- PAGE EXCERPT:
....................

2

My code currently looks like this. The conversion of xls to csv part works but not the writing to HTML.

import xlrd
import csv
import sys

# write from xls file to csv file
wb = xlrd.open_workbook('your_workbook.xls')
sh = wb.sheet_by_name('Sheet1')
your_csv_file = open('your_csv_file.csv', 'wb')
wr = csv.writer(your_csv_file, quoting=csv.QUOTE_ALL)

for rownum in xrange(sh.nrows):
    wr.writerow(sh.row_values(rownum))

your_csv_file.close()
print "Converted from xls to csv!"
# write from csv file to html 

# if len(sys.argv) < 3:
#   print "Usage: csvToTable.py csv_file html_file"
#   exit(1)

# Open the CSV file for reading
reader = csv.reader(open("your_csv_file.csv"))

# Create the HTML file for output
htmlfile = open("data.html","w+")

# initialize rownum variable
rownum = 0

# generate table contents
for row in reader: # Read a single row from the CSV file
    for line in htmlfile:
        # this HTML comment is found in the HTML file where I want to insert the table
        if line == "<!-- Table starts here !-->":
            # write <table> tag
            htmlfile.write('<table>')
            htmlfile.write('<tr>') # write <tr> tag
            for column in row:
                htmlfile.write('<th>' + column + '</th>')
            htmlfile.write('</tr>')
            # write </table> tag
            htmlfile.write('</table>')

        #increment row count    
        rownum += 1



# print results to shell
print "Created " + str(rownum) + " row table."
exit(0)

The output is just a blank page as the program can't find the

<!-- Table starts here !-->
  • 1
    You appear to be writing a lot from scratch, all of this functionality already exists in an awesome library called pandas: http://pandas.pydata.org/pandas-docs/dev/generated/pandas.DataFrame.to_html.html – Jorick Spitzen Jun 16 '15 at 08:07

4 Answers4

1

Try to change read mode from "w+" to "a+":

htmlfile = open("data.html", "a+")

When you open the file data.html with w+ mode it is truncated, and then when you reading lines for line in htmlfile: you will not find "<!-- Table starts here !-->" HTML comment.

Also add line.strip() to read your line without newline at the end of the string:

if line.strip() == "<!-- Table starts here !-->":

I would recommend you to separate HTML file read and write. For example you could change your code as:

out_lines = []
with open('data.html', 'r') as htmlfile:
    # read lines once, and scan for HTML comment for each row
    lines = htmlfile.readlines()
    # generate table contents
    for row in reader: # Read a single row from the CSV file
        for line in lines:
            # this HTML comment is found in the HTML file where I want to insert the table
            if line.strip() == "<!-- Table starts here !-->":
                # write <table> tag
                out_lines.append('<table>')
                out_lines.append('<tr>') # write <tr> tag
                for column in row:
                    out_lines.append('<th>' + column + '</th>')
                out_lines.append('</tr>')
                # write </table> tag
                out_lines.append('</table>')

....................

- PROBLEM 1: Duplicate the entries from their first line through the line containing "ติดตามเราได้ที่", including both ends.

....................

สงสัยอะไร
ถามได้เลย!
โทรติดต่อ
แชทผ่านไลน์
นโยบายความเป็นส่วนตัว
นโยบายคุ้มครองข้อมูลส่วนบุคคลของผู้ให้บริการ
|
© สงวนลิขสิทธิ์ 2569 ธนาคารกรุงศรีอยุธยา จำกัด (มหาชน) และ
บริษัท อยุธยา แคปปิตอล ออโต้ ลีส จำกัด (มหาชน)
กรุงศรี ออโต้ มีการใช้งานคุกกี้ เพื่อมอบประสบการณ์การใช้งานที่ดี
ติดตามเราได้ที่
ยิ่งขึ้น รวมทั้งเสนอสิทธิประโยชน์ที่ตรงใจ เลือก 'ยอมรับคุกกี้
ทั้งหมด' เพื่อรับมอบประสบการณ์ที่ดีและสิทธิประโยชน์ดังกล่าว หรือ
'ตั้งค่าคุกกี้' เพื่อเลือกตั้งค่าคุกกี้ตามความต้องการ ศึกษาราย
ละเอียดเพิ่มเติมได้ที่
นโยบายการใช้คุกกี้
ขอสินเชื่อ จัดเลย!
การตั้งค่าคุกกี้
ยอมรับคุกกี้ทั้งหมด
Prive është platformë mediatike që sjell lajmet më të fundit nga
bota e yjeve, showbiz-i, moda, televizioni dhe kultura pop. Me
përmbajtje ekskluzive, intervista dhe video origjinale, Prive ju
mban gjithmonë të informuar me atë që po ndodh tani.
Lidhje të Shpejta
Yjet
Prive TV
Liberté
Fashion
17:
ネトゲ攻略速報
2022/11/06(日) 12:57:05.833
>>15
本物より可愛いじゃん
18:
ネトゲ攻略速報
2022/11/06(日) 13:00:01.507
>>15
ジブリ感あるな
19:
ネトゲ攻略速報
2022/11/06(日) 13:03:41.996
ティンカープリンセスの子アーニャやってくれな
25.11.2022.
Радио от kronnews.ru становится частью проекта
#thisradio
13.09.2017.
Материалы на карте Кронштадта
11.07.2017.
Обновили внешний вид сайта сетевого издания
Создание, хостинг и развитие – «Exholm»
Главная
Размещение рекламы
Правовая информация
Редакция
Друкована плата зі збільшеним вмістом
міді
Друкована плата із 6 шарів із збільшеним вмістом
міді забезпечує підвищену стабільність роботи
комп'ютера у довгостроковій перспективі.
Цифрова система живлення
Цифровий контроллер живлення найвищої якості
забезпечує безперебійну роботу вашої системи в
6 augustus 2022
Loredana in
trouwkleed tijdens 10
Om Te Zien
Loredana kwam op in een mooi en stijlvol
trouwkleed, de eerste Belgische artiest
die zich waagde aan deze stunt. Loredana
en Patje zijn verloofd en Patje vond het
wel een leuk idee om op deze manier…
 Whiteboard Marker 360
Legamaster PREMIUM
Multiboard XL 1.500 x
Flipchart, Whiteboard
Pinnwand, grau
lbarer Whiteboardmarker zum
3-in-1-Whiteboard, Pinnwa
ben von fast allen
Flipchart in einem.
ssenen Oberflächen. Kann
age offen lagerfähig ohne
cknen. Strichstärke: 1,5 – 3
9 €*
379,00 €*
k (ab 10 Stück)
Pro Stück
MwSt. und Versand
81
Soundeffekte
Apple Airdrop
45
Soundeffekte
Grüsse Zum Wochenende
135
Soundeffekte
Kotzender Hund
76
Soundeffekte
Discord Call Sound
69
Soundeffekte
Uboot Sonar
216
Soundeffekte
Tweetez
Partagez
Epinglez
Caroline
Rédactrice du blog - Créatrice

....................

- PROBLEM 2: In the thread about writing a CSV file to HTML, are these statements true? (a) An answer proposes opening the HTML file in "a+" mode instead of "w+". (b) The asker reports that the xls-to-csv conversion does not work. (c) A comment says the same functionality already exists in a library called numpy.

- REPLY 1:
สงสัยอะไร
ถามได้เลย!
โทรติดต่อ
แชทผ่านไลน์
นโยบายความเป็นส่วนตัว
นโยบายคุ้มครองข้อมูลส่วนบุคคลของผู้ให้บริการ
|
© สงวนลิขสิทธิ์ 2569 ธนาคารกรุงศรีอยุธยา จำกัด (มหาชน) และ
บริษัท อยุธยา แคปปิตอล ออโต้ ลีส จำกัด (มหาชน)
กรุงศรี ออโต้ มีการใช้งานคุกกี้ เพื่อมอบประสบการณ์การใช้งานที่ดี
ติดตามเราได้ที่

- REPLY 2:
(a) Yes: "Try to change read mode from "w+" to "a+":"
(b) No: "The conversion of xls to csv part works but not the writing to HTML."
(c) No: "all of this functionality already exists in an awesome library called pandas"